What does “local composite symmetry” mean in ${\cal N}=8$ $d=5$ supergravity?

What does it mean "local composite symmetry" in supergravity? Specifically, I don't understand very well the local composite symmetry ${\rm USp}(8)$ in ${\cal N}=8$ $d=5$ supergravity.

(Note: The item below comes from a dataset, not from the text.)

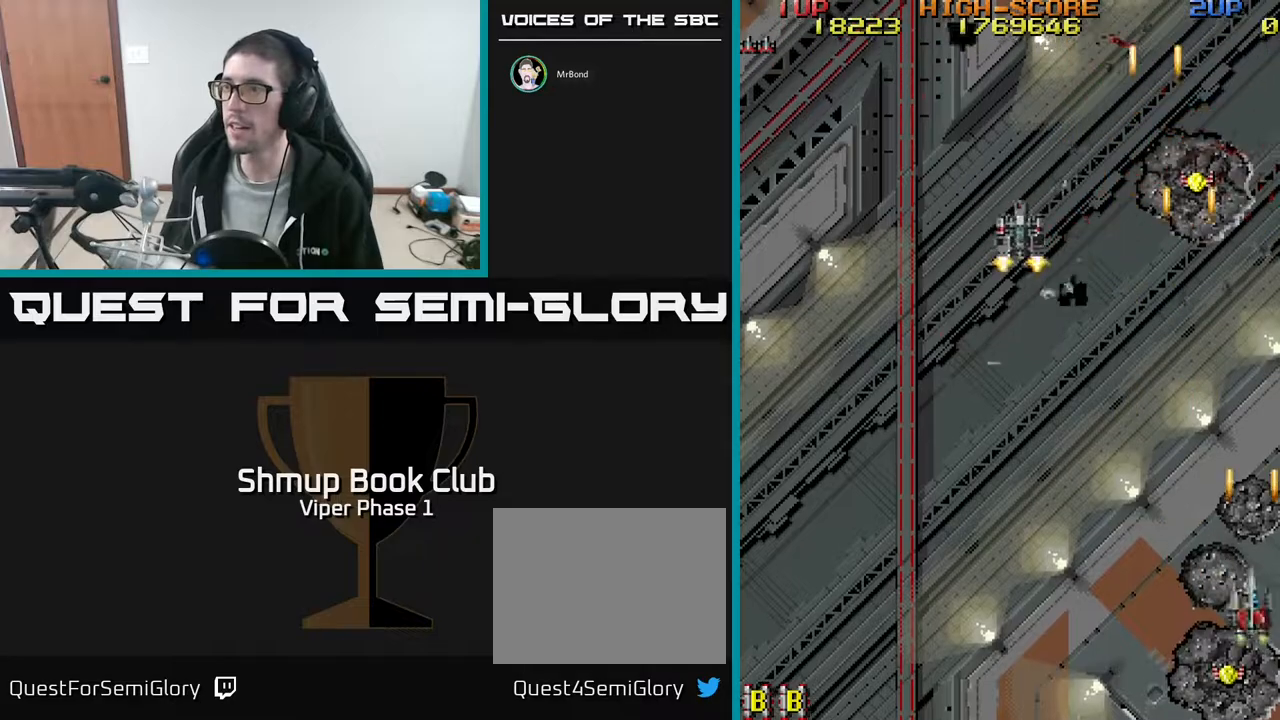
{"buttons": ["A", "DPAD_UP", "DPAD_LEFT"], "left_stick": "center", "events": [[67, "DPAD_LEFT", "down"], [183, "DPAD_DOWN", "up"], [350, "DPAD_UP", "down"], [367, "A", "up"], [433, "A", "down"]]}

• In which reference and in which context does this notion occur? – ACuriousMind Feb 7 '15 at 14:57
• In the "COMPACT AND NON-COMPACT GAUGED SUPERGRAVITY THEORIES IN FIVE DIMENSIONS" and in many other references:" The ungauged N = 8 supergravity theory in five dimensions has one graviton, eight symplectic Majorana gravitini, 27 (abelian) vector fields, 48 symplectic Majorana spinors and 42 scalar fields. The theory has a composite local USp(8) symmetry, and a global E6(6) symmetry. " – Andrea89 Feb 7 '15 at 16:47
• This seems to be the paper mentioned above, but cannot tell for sure as I don't have access. @Andrea89: It might be better for you to copy the relevant content of the paper (with link to source, of course) into your post, as ACuriousMind suggested. – Kyle Kanos Feb 7 '15 at 18:44
• The relevant content of the paper is that i've just written, the rest of the article i think is not useful for answer to question, however i don't understand how i could link the source if it's protected by log in. – Andrea89 Feb 7 '15 at 19:45

Specifically, the word composite refers to a composed form of the ${\rm USp}(8)$ connection $Q_{\mu a}{}^{b}$. It depends on a vielbein $V_{ABab}$ and a connection $A_{\mu IJ}$, see eq. (4.3) in Ref. 1 for details.
Here the index $\mu$ is a 5-dimensional spacetime index; the indices $AB$ refer to the $\bar{\bf 27}$ of $E_{6(6)}$; the indices $ab$ refer to the ${\bf 27}$ of ${\rm USp}(8)\subseteq E_{6(6)}$; the indices $IJ$ refer to $SL(6,\mathbb{R})\subseteq E_{6(6)}$.